_ÜBUNGSAUFGABEN_
A) Wiederhole den Wanderbericht wortgetreu von „Publiziert von lainari“ bis einschließlich „zur christlichen Zeiten)“.
B) Nenne sämtliche Unterkunftsmöglichkeiten, die der Wanderbericht aufführt.
C) Prüfe anhand des Wanderberichts, ob die folgenden Aussagen zutreffen. Beantworte jede mit Ja oder Nein und zitiere die entscheidenden Worte wörtlich.
(i) Der Aussichtsturm auf dem Weifberg besteht aus Holz.
(ii) Die Strecke der Tour beträgt 25 km.
(iii) Die Tour fand am 9. Juni 2011 statt.

_ZU BEARBEITENDER TEXT_
★ ★ ★
Über Weifberg, Tanečnice (Tanzplan) und Wachberg (Schweizerkrone)


Publiziert von lainari , 9. Juni 2011 um 21:30.

Region: Welt » Tschechien » Šluknovská pahorkatina
Tour Datum: 5 Juni 2011
Wandern Schwierigkeit: T2 - Bergwandern
Wegpunkte:
Geo-Tags: D   CZ 
Zeitbedarf: 5:00
Aufstieg: 520 m
Abstieg: 520 m
Strecke:18 km
Zufahrt zum Ausgangspunkt:Auto, Bus Linie 241 Pirna-Bad Schandau-Hinterhermsdorf und Linie 268 Sebnitz-Hinterhermsdorf (ÖV freilich nur zur christlichen Zeiten)
Unterkunftmöglichkeiten:Hotel und Gasthof „Erbgericht“, Hotel „Sonnenhof“, Pension und Gasthaus „Zur Hoffnung“ alle in Hinterhermsdorf
Kartennummer:1:30.000, SK Nr. 90 Sebnitz und Umgebung

Ergreifend schön und ein Ende zum Weinen
 
Nach schwülem und gewittrigem Vorabend und wenig erholsamer Nachtruhe, ließ ich den Wecker sehr (sehr) zeitig klingeln. Ein kurzer Imbiss, die Sachen geschnappt und schon gegen 4 Uhr stellte ich das Auto in Hinterhermsdorf auf dem zentralen Parkplatz ab. Im Halbdunkel lief ich in der lauen Luft der ausklingenden Sommernacht zum Weifberg hinauf und erklomm den 37 m hohen, hölzernen Aussichtsturm. Am Horizont dämmerte es langsam und ein zaghaftes Rot ließ vermuten, dass der Sonnenaufgang zwischen dem Hrazený (Pirschken) und dem Plešný (Plissen) stattfinden würde. Die Wartezeit war mit Beobachtungen gefüllt. Fledermäuse umkreisten den Turm. Bis auf ein vom strammen Wind im Gebälk verursachtes Heulen war es total still. Mit zunehmender Helligkeit änderte sich dies. Zunächst gurrten Tauben, die irgendwo über mir auf dem Turmdach saßen. Dann schwoll unterhalb im Wald ein vielstimmiges Vogelkonzert an. Langsam schob sich der gleißende Ball der Sonne am Horizont empor. Durch eine flache Wolke wurde seine Gestalt zunächst geteilt, ein ergreifend schöner Anblick. Rasch gewann die Sonne an Höhe und sandte durch den Dunst ein milchiges Licht herab. Ich genoss noch einmal ringsherum das Panorama, stieg dann ab und setzte anschließend meinen Weg fort.
★ ★ ★
_AUFGEFÜHRTE ZEILEN_
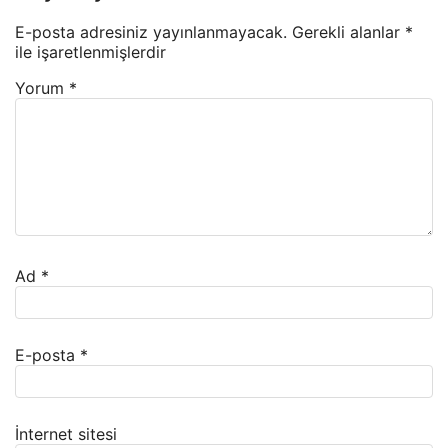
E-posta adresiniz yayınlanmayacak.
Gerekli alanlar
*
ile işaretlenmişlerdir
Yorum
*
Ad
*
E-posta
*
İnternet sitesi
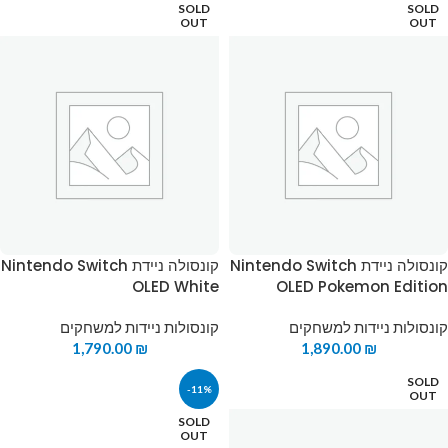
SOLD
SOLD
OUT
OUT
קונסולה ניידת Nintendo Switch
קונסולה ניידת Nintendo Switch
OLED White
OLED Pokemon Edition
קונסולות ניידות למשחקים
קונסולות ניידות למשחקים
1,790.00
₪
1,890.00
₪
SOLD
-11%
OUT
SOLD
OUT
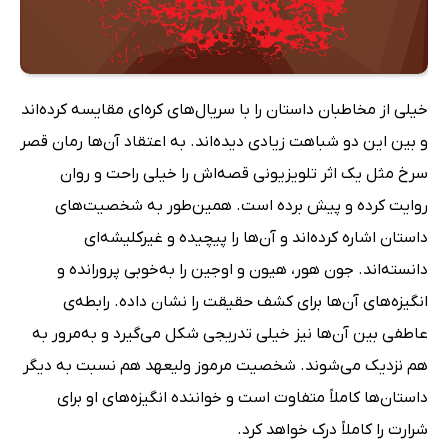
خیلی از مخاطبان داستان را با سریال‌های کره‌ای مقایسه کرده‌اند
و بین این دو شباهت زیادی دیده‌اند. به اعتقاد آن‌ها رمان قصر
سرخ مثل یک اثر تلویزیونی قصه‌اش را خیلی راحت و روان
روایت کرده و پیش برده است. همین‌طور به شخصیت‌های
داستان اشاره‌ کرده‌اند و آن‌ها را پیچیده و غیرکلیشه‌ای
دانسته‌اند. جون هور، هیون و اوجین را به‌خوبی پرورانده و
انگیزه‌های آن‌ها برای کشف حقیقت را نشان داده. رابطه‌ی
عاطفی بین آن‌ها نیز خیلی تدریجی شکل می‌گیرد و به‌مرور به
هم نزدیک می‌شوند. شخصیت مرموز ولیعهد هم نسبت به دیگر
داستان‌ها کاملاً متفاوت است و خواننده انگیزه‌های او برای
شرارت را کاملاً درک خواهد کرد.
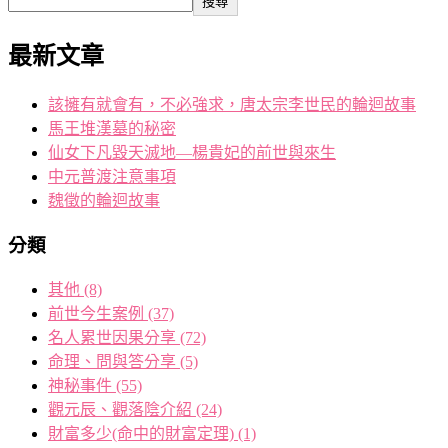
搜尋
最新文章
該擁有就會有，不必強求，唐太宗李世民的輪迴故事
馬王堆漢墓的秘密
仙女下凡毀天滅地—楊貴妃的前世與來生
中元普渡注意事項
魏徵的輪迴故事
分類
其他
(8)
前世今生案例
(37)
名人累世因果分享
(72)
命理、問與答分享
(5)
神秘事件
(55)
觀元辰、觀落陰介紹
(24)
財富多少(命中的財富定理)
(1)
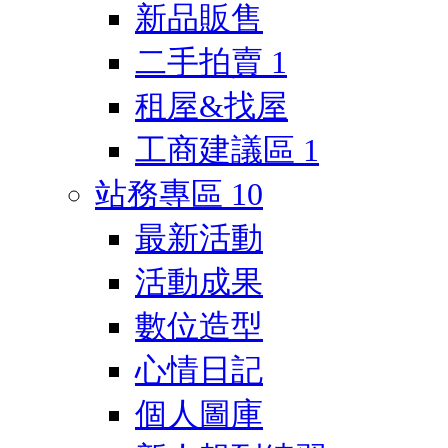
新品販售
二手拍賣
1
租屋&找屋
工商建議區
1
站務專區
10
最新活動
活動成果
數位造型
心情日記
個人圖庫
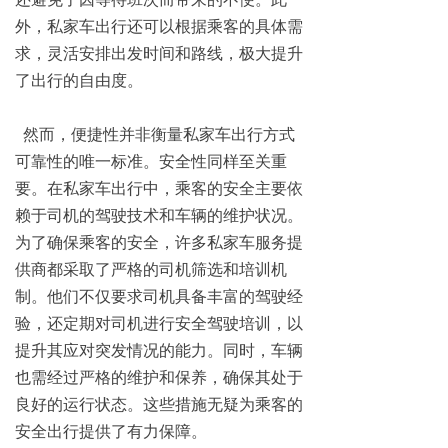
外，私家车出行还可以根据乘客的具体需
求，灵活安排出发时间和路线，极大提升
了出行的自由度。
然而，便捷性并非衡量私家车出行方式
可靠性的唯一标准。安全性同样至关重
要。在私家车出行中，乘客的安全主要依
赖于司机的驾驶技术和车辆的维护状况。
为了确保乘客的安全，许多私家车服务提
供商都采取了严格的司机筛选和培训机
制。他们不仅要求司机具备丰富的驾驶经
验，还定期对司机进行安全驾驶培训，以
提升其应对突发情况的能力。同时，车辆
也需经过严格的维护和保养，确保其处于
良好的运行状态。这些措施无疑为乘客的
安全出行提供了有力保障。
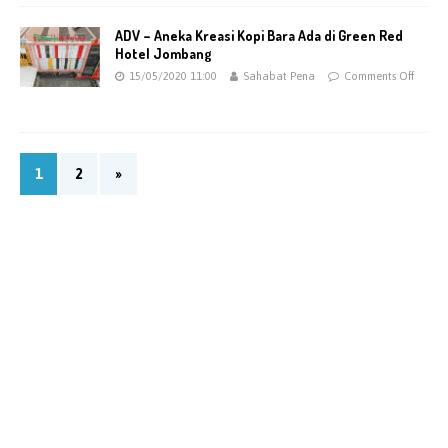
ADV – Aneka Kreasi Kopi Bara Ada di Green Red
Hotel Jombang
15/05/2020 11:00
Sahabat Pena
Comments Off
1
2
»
★ ★ ★
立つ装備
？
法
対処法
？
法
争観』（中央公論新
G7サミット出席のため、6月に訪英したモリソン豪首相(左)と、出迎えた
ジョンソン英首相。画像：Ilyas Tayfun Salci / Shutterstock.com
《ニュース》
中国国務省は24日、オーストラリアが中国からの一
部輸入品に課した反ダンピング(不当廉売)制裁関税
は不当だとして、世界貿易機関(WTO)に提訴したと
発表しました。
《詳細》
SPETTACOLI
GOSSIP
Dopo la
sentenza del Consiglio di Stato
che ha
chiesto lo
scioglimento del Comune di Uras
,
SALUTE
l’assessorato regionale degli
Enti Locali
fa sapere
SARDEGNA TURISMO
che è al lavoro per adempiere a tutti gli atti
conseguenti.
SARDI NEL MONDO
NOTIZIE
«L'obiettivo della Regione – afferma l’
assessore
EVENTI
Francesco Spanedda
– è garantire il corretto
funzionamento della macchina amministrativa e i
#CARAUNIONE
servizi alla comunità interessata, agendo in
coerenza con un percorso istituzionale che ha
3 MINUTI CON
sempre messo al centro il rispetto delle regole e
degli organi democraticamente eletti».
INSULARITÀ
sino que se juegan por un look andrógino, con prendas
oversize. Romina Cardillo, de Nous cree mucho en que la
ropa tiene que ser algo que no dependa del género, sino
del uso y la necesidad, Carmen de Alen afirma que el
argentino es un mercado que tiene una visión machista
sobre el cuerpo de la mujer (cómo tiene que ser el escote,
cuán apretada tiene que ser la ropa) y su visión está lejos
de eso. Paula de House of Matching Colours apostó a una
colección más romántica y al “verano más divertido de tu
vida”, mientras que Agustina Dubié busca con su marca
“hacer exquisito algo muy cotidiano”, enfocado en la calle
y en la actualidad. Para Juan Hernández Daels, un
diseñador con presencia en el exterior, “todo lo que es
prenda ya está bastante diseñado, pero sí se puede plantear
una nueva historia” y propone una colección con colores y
★ ★ ★
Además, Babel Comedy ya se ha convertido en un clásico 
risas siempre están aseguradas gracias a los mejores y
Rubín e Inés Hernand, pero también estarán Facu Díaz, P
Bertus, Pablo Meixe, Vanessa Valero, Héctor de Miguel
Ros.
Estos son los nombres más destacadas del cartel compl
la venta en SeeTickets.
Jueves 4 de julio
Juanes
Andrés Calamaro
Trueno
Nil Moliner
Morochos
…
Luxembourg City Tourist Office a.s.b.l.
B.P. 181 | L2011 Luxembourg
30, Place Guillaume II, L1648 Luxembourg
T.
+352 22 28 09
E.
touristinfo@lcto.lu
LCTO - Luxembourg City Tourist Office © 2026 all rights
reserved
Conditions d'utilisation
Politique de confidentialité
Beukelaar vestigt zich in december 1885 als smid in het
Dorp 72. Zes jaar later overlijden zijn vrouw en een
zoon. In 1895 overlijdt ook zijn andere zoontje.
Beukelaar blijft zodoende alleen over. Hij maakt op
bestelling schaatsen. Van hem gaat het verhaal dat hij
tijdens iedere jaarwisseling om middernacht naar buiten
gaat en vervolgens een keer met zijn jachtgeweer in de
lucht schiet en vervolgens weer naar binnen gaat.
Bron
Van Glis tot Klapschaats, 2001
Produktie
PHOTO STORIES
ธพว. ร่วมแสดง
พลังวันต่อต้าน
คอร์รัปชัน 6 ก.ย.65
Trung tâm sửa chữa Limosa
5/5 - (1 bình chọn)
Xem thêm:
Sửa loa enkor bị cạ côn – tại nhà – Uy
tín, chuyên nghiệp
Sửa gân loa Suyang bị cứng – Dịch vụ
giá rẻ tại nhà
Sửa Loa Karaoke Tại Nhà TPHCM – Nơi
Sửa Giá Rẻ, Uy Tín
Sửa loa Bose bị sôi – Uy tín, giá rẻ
★ ★ ★
_ERWARTETE ANTWORTEN_
A)
Publiziert von lainari , 9. Juni 2011 um 21:30.

Region: Welt » Tschechien » Šluknovská pahorkatina
Tour Datum: 5 Juni 2011
Wandern Schwierigkeit: T2 - Bergwandern
Wegpunkte:
Geo-Tags: D   CZ 
Zeitbedarf: 5:00
Aufstieg: 520 m
Abstieg: 520 m
Strecke:18 km
Zufahrt zum Ausgangspunkt:Auto, Bus Linie 241 Pirna-Bad Schandau-Hinterhermsdorf und Linie 268 Sebnitz-Hinterhermsdorf (ÖV freilich nur zur christlichen Zeiten)

B)
- Hotel und Gasthof „Erbgericht“
- Hotel „Sonnenhof“
- Pension und Gasthaus „Zur Hoffnung“

C)
(i) Ja: „den 37 m hohen, hölzernen Aussichtsturm“
(ii) Nein: „Strecke:18 km“
(iii) Nein: „Tour Datum: 5 Juni 2011“